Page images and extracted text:
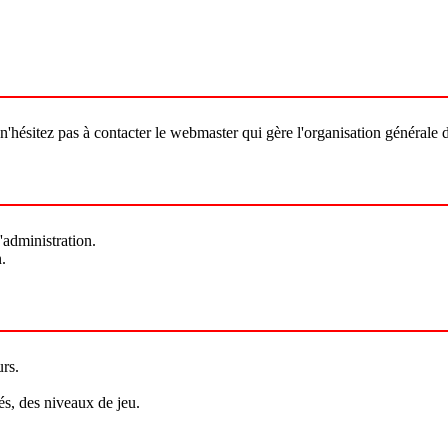
'hésitez pas à contacter le webmaster qui gère l'organisation générale du 
administration.
.
urs.
és, des niveaux de jeu.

__ASSIGNMENT__.
Keep the pictures out while you retype all of the data above exactly as it appears.

__ANSWER TO THIS PROBLEM__.
'hésitez pas à contacter le webmaster qui gère l'organisation générale du 
administration.
.
urs.
és, des niveaux de jeu.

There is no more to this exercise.